SUPPLIED MATERIAL Block Start
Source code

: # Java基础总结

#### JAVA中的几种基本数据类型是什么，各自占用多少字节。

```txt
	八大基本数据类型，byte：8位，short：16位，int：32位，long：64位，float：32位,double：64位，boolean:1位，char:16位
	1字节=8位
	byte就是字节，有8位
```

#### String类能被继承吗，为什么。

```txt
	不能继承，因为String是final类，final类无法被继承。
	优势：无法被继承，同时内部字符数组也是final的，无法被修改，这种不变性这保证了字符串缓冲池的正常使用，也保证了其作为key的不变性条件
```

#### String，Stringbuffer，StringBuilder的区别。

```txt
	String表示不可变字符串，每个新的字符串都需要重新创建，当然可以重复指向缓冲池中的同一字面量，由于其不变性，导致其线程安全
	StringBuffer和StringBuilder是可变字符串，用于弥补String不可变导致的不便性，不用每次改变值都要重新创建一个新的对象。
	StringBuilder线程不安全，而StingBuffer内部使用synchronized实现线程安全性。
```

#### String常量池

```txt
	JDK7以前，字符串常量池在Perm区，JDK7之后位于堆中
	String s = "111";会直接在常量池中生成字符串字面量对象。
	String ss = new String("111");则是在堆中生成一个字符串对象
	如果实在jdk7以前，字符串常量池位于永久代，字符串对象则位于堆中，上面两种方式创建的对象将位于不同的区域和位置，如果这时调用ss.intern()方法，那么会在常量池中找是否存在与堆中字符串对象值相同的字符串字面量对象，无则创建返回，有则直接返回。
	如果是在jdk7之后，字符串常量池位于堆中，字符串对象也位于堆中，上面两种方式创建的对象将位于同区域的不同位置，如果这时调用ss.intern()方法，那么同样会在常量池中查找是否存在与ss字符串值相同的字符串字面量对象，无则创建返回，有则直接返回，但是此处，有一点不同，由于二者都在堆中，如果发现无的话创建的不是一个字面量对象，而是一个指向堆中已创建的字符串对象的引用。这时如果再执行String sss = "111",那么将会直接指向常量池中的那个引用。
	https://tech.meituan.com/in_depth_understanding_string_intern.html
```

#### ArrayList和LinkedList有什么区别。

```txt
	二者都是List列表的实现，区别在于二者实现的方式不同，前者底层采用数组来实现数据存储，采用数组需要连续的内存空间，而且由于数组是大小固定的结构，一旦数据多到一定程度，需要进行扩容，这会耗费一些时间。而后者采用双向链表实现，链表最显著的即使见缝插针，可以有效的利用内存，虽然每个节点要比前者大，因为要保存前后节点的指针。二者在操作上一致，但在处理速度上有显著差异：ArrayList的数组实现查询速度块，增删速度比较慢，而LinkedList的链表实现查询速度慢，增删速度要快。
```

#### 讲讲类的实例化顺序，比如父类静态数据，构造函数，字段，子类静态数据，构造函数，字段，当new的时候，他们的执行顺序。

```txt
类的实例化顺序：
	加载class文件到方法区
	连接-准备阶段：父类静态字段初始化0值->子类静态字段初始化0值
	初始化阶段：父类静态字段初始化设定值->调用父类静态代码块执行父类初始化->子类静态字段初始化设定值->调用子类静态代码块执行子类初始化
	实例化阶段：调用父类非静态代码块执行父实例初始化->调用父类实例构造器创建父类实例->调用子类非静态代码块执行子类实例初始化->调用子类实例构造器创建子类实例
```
SUPPLIED MATERIAL Block End
Your task is to list each line of the records with the word "有则直接返回".

	如果实在jdk7以前，字符串常量池位于永久代，字符串对象则位于堆中，上面两种方式创建的对象将位于不同的区域和位置，如果这时调用ss.intern()方法，那么会在常量池中找是否存在与堆中字符串对象值相同的字符串字面量对象，无则创建返回，有则直接返回。
	如果是在jdk7之后，字符串常量池位于堆中，字符串对象也位于堆中，上面两种方式创建的对象将位于同区域的不同位置，如果这时调用ss.intern()方法，那么同样会在常量池中查找是否存在与ss字符串值相同的字符串字面量对象，无则创建返回，有则直接返回，但是此处，有一点不同，由于二者都在堆中，如果发现无的话创建的不是一个字面量对象，而是一个指向堆中已创建的字符串对象的引用。这时如果再执行String sss = "111",那么将会直接指向常量池中的那个引用。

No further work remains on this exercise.